> Görevler
A. Seçilmiş bölüme göre Carl Bildt hangi kurulun üyesidir?
B. Aşağıdaki ifadelerin her biri seçilmiş bölümle uyuşuyor mu? Her biri için evet ya da hayır deyin ve belirleyici ifadeyi bölümden aynen alıntılayın.
(i) Mogherini, Ankara’daki AB büyükelçileriyle görüştüklerini bildirdi.
(ii) Kati Piri, Avrupa Parlamentosu’nun Türkiye raportörüdür.
(iii) Carl Bildt mesajını Facebook hesabından paylaştı.

> Seçilmiş Bölüm
↓

Mogherini, Twitter’da “HDP Eş Genel Başkanı Selahattin Demirtaş ve diğer HDP milletvekillerinin gözaltına alınması nedeniyle son derece endişeliyim. Yetkililerle irtibat halindeyiz ve Ankara’daki AB büyükelçileriyle konuştuk” mesajını paylaştı. İsveç eski Başbakan ve Dışişleri Bakanlarından AB Dış İlişkiler Konseyi üyesi Carl Bildt, operasyon için “Endişe verici” derken, Twitter hesabından da “Birçokları, HDP liderlerinin gözaltına alınmasının, Kürt sorununda daha da bozulmalara yol açacağı endişesini taşıyor” tweetini paylaştı. Avrupa Parlamentosu Türkiye raportörü Kati Piri de yine twetterdan “Türkiye’den kötü haberler var. HDP üyeleri gözaltına alındı” mesajını verdi.

↑

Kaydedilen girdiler

↓

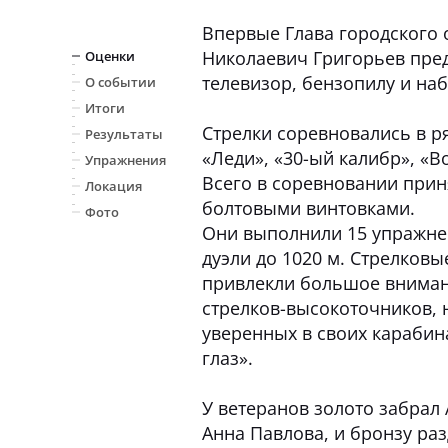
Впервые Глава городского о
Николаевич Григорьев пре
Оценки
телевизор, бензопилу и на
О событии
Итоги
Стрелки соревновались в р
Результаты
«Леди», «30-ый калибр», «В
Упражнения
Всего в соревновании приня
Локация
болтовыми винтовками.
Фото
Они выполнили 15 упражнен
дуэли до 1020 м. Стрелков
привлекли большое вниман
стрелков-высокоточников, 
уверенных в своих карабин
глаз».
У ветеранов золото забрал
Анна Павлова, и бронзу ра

↑
↓

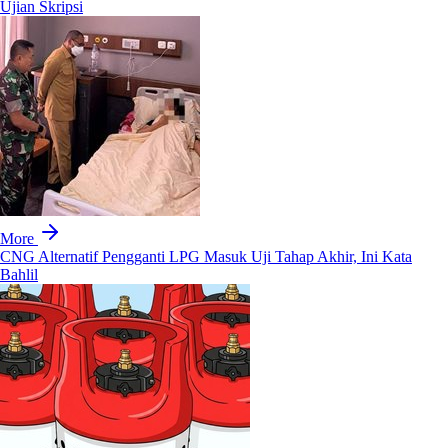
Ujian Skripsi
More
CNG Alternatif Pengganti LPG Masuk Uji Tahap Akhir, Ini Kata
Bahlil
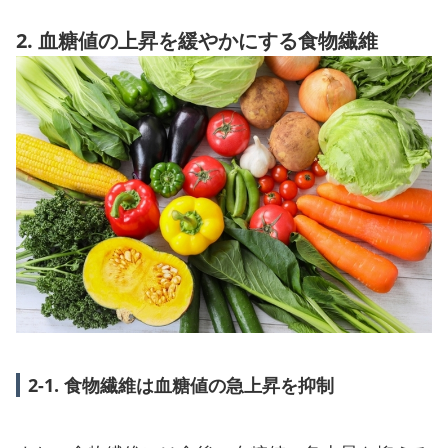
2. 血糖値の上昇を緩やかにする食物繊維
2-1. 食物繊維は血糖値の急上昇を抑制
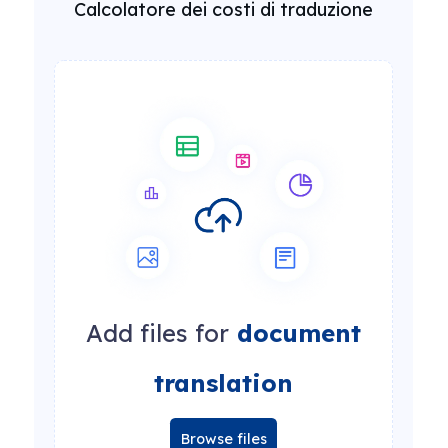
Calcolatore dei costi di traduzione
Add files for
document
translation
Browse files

↑
↓

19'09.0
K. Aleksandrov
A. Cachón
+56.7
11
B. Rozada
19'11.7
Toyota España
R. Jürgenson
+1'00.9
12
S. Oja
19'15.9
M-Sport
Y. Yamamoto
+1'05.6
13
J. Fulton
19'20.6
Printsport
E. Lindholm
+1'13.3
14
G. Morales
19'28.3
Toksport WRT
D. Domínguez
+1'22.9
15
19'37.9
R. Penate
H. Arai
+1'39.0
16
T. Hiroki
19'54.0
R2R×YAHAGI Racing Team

↑

> Görev Yanıtları
A. AB Dış İlişkiler Konseyi üyesidir.

B.
(i) Evet: “Ankara’daki AB büyükelçileriyle konuştuk”
(ii) Evet: “Avrupa Parlamentosu Türkiye raportörü Kati Piri”
(iii) Hayır: “Twitter hesabından da”